Le intercettazioni telefoniche, i pedinamenti, i sequestri e gli arresti. E i tentativi di riorganizzarsi reperendo nuovi basi dove custodire la droga. Questo e altro ha ricostruito uno degli ispettori di polizia che ha condotto le indagini sugli Intoccabili. Se i vertici dell'organizzazione hanno scelto il rito abbreviando, venendo condannati pure in Appello, gli altri 54 coinvolti nell'operazione, condotta da carabinieri e polizia, sono a giudizio davanti al tribunale di Frosinone. L'agente, già sentito nella precedente udienza, ha risposto alle domande del pubblico ministero Adolfo Coletta. Ha riferito di un'attività di spaccio fuori Frosinone, tra Torrice, Boville Ernica, Veroli e Monte San Giovanni Campano, condotta non da postazioni fisse, ma a chiamata.
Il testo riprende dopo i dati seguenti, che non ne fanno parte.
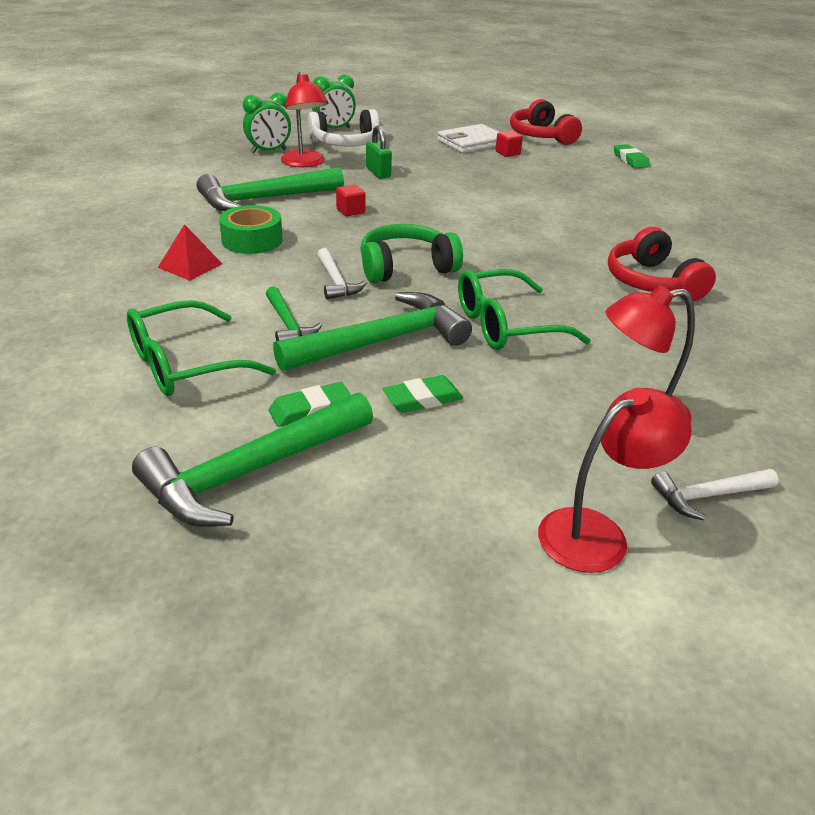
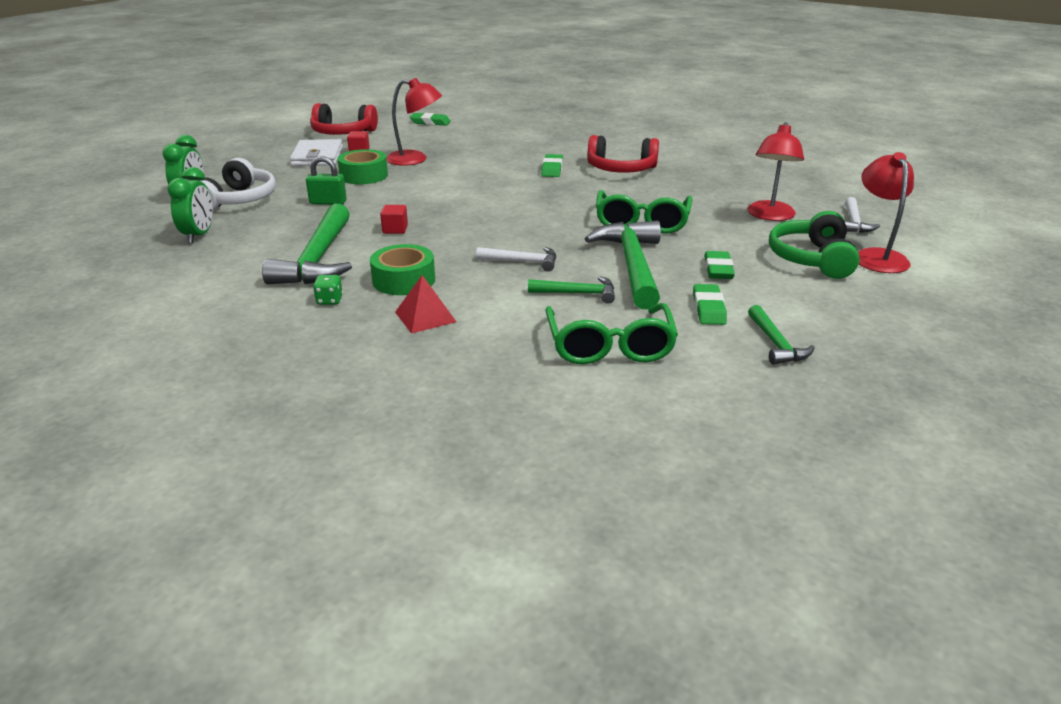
camera: 60 degrees left, 5 degrees down
(193, 223) = (329, 300): none -> green dice
(252, 471) = (776, 344): green hammer -> green hammer, size x0.52
(305, 163) = (258, 226): red lamp -> red lamp (415, 159)
(406, 267) = (524, 232): green headphones -> green headphones (812, 259)
(453, 169) = (364, 175): none -> green tape
(593, 244) = (552, 169): none -> green eraser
L'attività di indagine si è poi concentrata sull'approvvigionamento di hashish da Milano. Secondo le accuse, i viaggi servivano a rifornire un gruppo di albanesi con base ad Anagni. E proprio lì, all'uscita dell'autostrada il 14 giugno 2013 ci fu il sequestro di dieci chili di hashish con l'arresto del trasportatore, mentre gli albanesi tornavano in Ciociaria in treno.
Sempre grazie alle intercettazioni ci fu anche il sequestro di un chilo e mezzo di cocaina a Frosinone. A seguito di questi sequestri, l'agente ha ricordato la necessità del gruppo di organizzare nuove basi di spaccio, come quella di via Valle Fioretta,e anche un tentativo, non andato a buon fine, di ottenere la droga in conto vendita.

Ripercorsi anche i contatti con un gruppo di napoletani, l'attività delle famiglie rom, sempre però con piccoli quantitativi, per evitare guai grossi in caso di arresti. L'agente ha ricordato che l'attività di spaccio si svolgeva tra via San Giuliano, via Maria, corso Lazio e viale Grecia. Ripercorsi anche i contrasti con i vertici dell'organizzazione, quando i rom decisero di rifornirsi anche attraverso un nuovo canale di albanesi. Lo scontro, anche a colpi di pistola, venne poi ricomposto con l'intervento dei capi. L'audizione è stata aggiornata per consentire alla difesa (avvocati Christian Alviani, Antonio Ceccani, Tony Ceccarelli, Francesco Galella, Rosario Grieco, Nicola Ottaviani, Marco Maietta, Angelo Micheli, Filippo Misserville, Antonino e Calogero Nobile, Eliana Scognamiglio, Luigi Tozzi, Giampiero Vellucci) di controinterrogare il teste.